The regulatory bodies believe that the process of change needs further stimulus, but it may be that they are being unnecessarily pessimistic. As with any process of transformation, there will likely be a tipping point at which the momentum for change will become dominant and those who resist change will have to bow to it. The legislative framework creates sufficient scope for business models, which through trial and error will ultimately achieve the best solution.
Against this background, the development of a Bar Standards Board (BSB) licensed entity (the formal name for an ABS), which is promised by 1 October, may be the catalyst for significant change at the Bar.
The BSB has indicated that such an entity would still be expected to offer what might be described as traditional barrister services, specifically advice or advocacy. Such an entity would enable barristers to employ paralegals (as many do already) but more importantly to offer a wider range of services through them and charge for that service.
Given the likely introduction of fixed fees in personal injury and clinical negligence litigation, such entities could be used to take over cases wholly for trial, ushering in the advent of the ‘trial lawyer’ in the English legal system.
The commercial and administrative structures of many law firms are not coordinated in a way that necessarily accommodates trials well. Trials are perceived as unpredictable and result in significant time away from the office. Such distraction from daily case management will be seen as increasingly unattractive in the context of fixed fees.
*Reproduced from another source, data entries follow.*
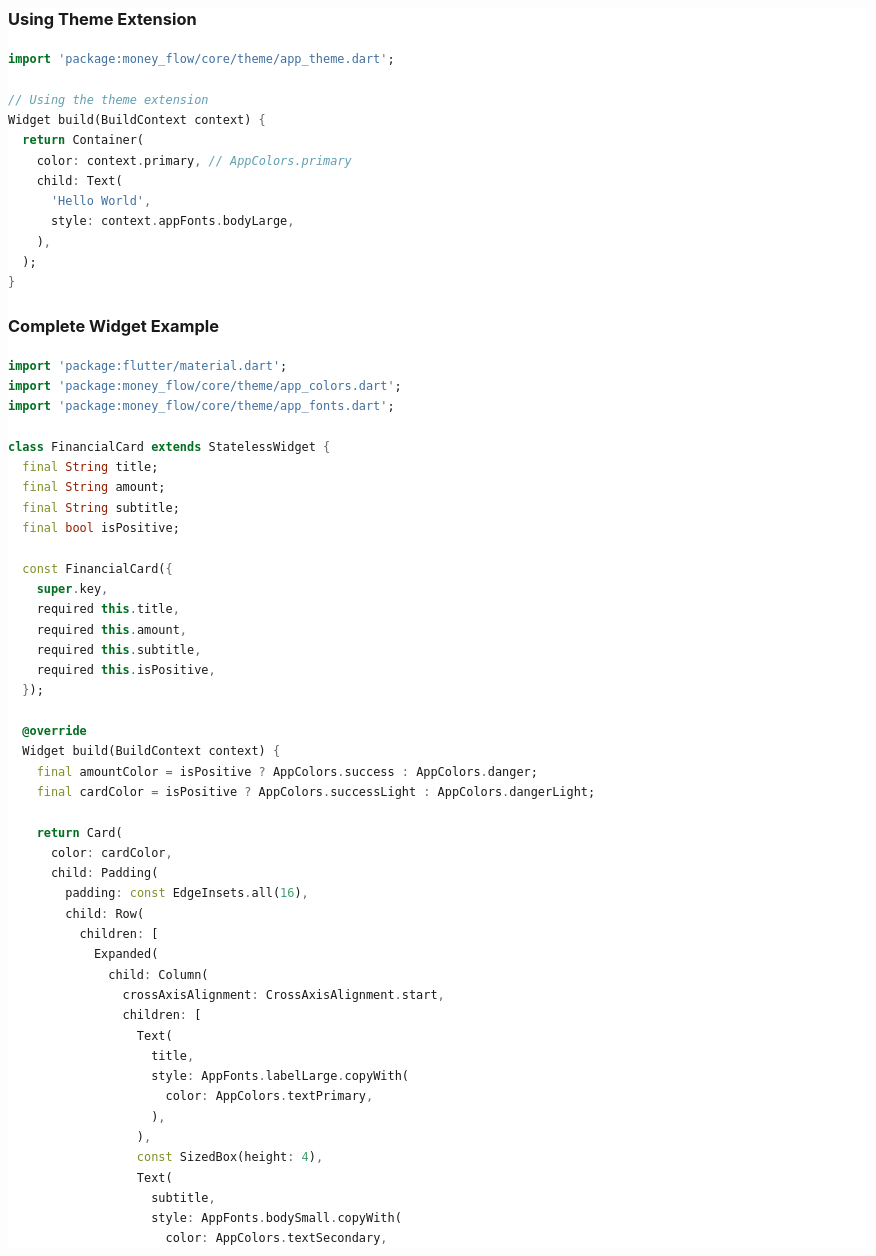 ### Using Theme Extension

```dart
import 'package:money_flow/core/theme/app_theme.dart';

// Using the theme extension
Widget build(BuildContext context) {
  return Container(
    color: context.primary, // AppColors.primary
    child: Text(
      'Hello World',
      style: context.appFonts.bodyLarge,
    ),
  );
}
```

### Complete Widget Example

```dart
import 'package:flutter/material.dart';
import 'package:money_flow/core/theme/app_colors.dart';
import 'package:money_flow/core/theme/app_fonts.dart';

class FinancialCard extends StatelessWidget {
  final String title;
  final String amount;
  final String subtitle;
  final bool isPositive;

  const FinancialCard({
    super.key,
    required this.title,
    required this.amount,
    required this.subtitle,
    required this.isPositive,
  });

  @override
  Widget build(BuildContext context) {
    final amountColor = isPositive ? AppColors.success : AppColors.danger;
    final cardColor = isPositive ? AppColors.successLight : AppColors.dangerLight;

    return Card(
      color: cardColor,
      child: Padding(
        padding: const EdgeInsets.all(16),
        child: Row(
          children: [
            Expanded(
              child: Column(
                crossAxisAlignment: CrossAxisAlignment.start,
                children: [
                  Text(
                    title,
                    style: AppFonts.labelLarge.copyWith(
                      color: AppColors.textPrimary,
                    ),
                  ),
                  const SizedBox(height: 4),
                  Text(
                    subtitle,
                    style: AppFonts.bodySmall.copyWith(
                      color: AppColors.textSecondary,
```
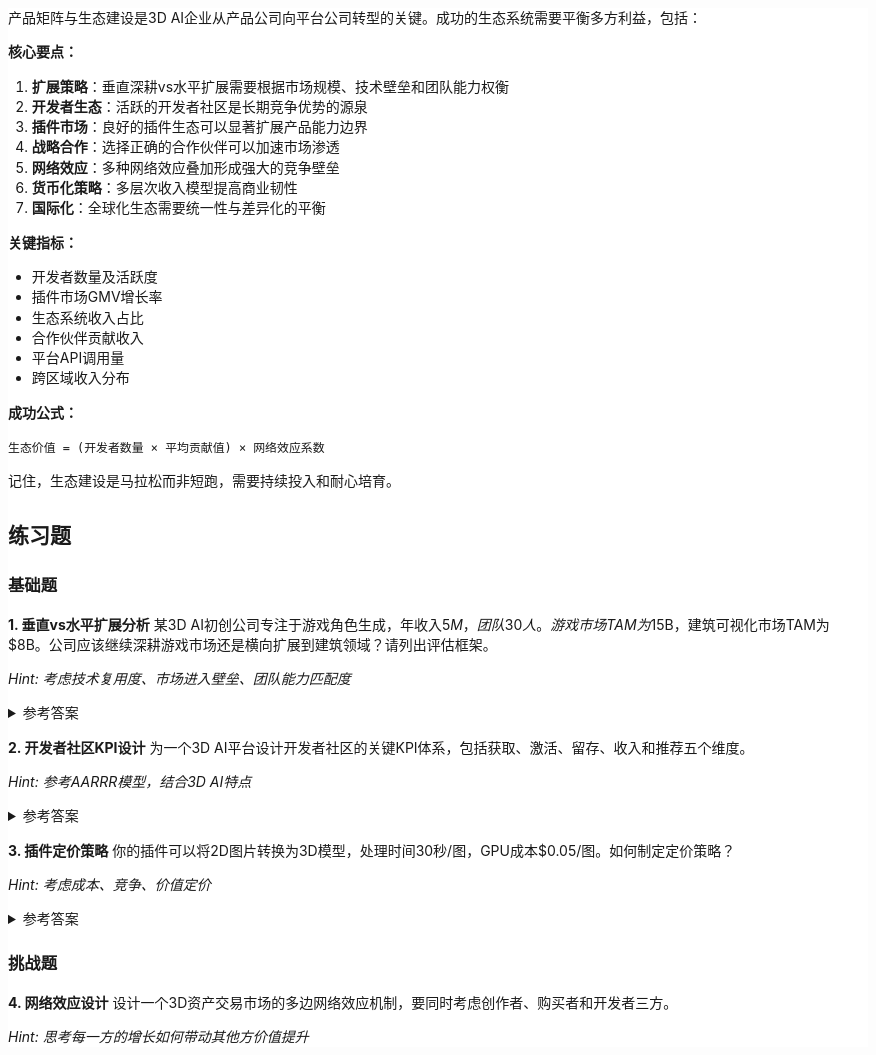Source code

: 产品矩阵与生态建设是3D AI企业从产品公司向平台公司转型的关键。成功的生态系统需要平衡多方利益，包括：

**核心要点：**
1. **扩展策略**：垂直深耕vs水平扩展需要根据市场规模、技术壁垒和团队能力权衡
2. **开发者生态**：活跃的开发者社区是长期竞争优势的源泉
3. **插件市场**：良好的插件生态可以显著扩展产品能力边界
4. **战略合作**：选择正确的合作伙伴可以加速市场渗透
5. **网络效应**：多种网络效应叠加形成强大的竞争壁垒
6. **货币化策略**：多层次收入模型提高商业韧性
7. **国际化**：全球化生态需要统一性与差异化的平衡

**关键指标：**
- 开发者数量及活跃度
- 插件市场GMV增长率
- 生态系统收入占比
- 合作伙伴贡献收入
- 平台API调用量
- 跨区域收入分布

**成功公式：**
```
生态价值 = (开发者数量 × 平均贡献值) × 网络效应系数
```

记住，生态建设是马拉松而非短跑，需要持续投入和耐心培育。

## 练习题

### 基础题

**1. 垂直vs水平扩展分析**
某3D AI初创公司专注于游戏角色生成，年收入$5M，团队30人。游戏市场TAM为$15B，建筑可视化市场TAM为$8B。公司应该继续深耕游戏市场还是横向扩展到建筑领域？请列出评估框架。

*Hint: 考虑技术复用度、市场进入壁垒、团队能力匹配度*

<details><summary>参考答案</summary></details>

**2. 开发者社区KPI设计**
为一个3D AI平台设计开发者社区的关键KPI体系，包括获取、激活、留存、收入和推荐五个维度。

*Hint: 参考AARRR模型，结合3D AI特点*

<details><summary>参考答案</summary></details>

**3. 插件定价策略**
你的插件可以将2D图片转换为3D模型，处理时间30秒/图，GPU成本$0.05/图。如何制定定价策略？

*Hint: 考虑成本、竞争、价值定价*

<details><summary>参考答案</summary></details>

### 挑战题

**4. 网络效应设计**
设计一个3D资产交易市场的多边网络效应机制，要同时考虑创作者、购买者和开发者三方。

*Hint: 思考每一方的增长如何带动其他方价值提升*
A licensed entity could offer to take over cases bound for trial, subject to agreement as to division of the fee. The licensed entity could then undertake activities ancillary to the trial process – for example, late proofing of a witness could be carried out through the use of a paralegal.
This arrangement could also work to the commercial advantage of the Bar in terms of the apportionment of a fixed fee. Law firms might perceive the ability to pass on a case for trial as commercially attractive, as it would enable them to concentrate on their core business i.e. cases that are fit for settlement. Few cases proceed to trial and the commercial dynamic here would suggest that the division of a fixed fee should reflect the reality that the cost would be earned at trial.
It might be argued that such an arrangement would deprive a client of continuity in their legal representation. However, given that cases are often passed around by fee-earners within a law firm and instructions routinely taken by telephone, such continuity is generally illusory.
A client would be sanguine about losing continuity if the consequence was that they got the best possible representation at trial. It is suggested that the BSB licensed entity will be in the position to provide the best representation, as those involved with preparing the case will then argue that case in court.
The BSB licensed entity therefore has the potential to create the British equivalent of American trial lawyers. This will hopefully create the most effective and economic form of trial representation. Further, it will have the potential to create career paths where one can progress from a paralegal role to a trial advocate.
This will increase access to the legal profession for those who are not initially seen as attractive in the current pupillage system.